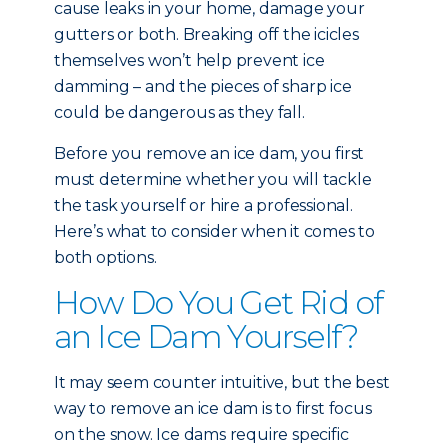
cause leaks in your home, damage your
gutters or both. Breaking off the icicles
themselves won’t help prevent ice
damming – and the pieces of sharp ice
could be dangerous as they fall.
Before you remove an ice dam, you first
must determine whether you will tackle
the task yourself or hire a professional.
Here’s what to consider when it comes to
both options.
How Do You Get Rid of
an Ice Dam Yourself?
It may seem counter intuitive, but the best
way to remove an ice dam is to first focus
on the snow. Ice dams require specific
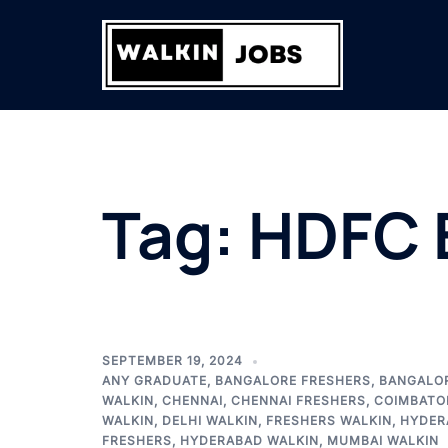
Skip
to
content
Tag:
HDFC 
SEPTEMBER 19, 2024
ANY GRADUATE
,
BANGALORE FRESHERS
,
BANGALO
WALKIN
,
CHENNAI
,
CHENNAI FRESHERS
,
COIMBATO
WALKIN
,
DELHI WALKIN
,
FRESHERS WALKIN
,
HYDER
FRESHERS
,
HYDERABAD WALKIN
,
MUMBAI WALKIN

--------------------------------

■ Task
Rewrite the text of all the records with "professional" replaced by "contractor" and every other part left unchanged. Leave the pictures out.

■ Output for this exercise
cause leaks in your home, damage your
gutters or both. Breaking off the icicles
themselves won’t help prevent ice
damming – and the pieces of sharp ice
could be dangerous as they fall.
Before you remove an ice dam, you first
must determine whether you will tackle
the task yourself or hire a contractor.
Here’s what to consider when it comes to
both options.
How Do You Get Rid of
an Ice Dam Yourself?
It may seem counter intuitive, but the best
way to remove an ice dam is to first focus
on the snow. Ice dams require specific
Skip
to
content
Tag:
HDFC 
SEPTEMBER 19, 2024
ANY GRADUATE
,
BANGALORE FRESHERS
,
BANGALO
WALKIN
,
CHENNAI
,
CHENNAI FRESHERS
,
COIMBATO
WALKIN
,
DELHI WALKIN
,
FRESHERS WALKIN
,
HYDER
FRESHERS
,
HYDERABAD WALKIN
,
MUMBAI WALKIN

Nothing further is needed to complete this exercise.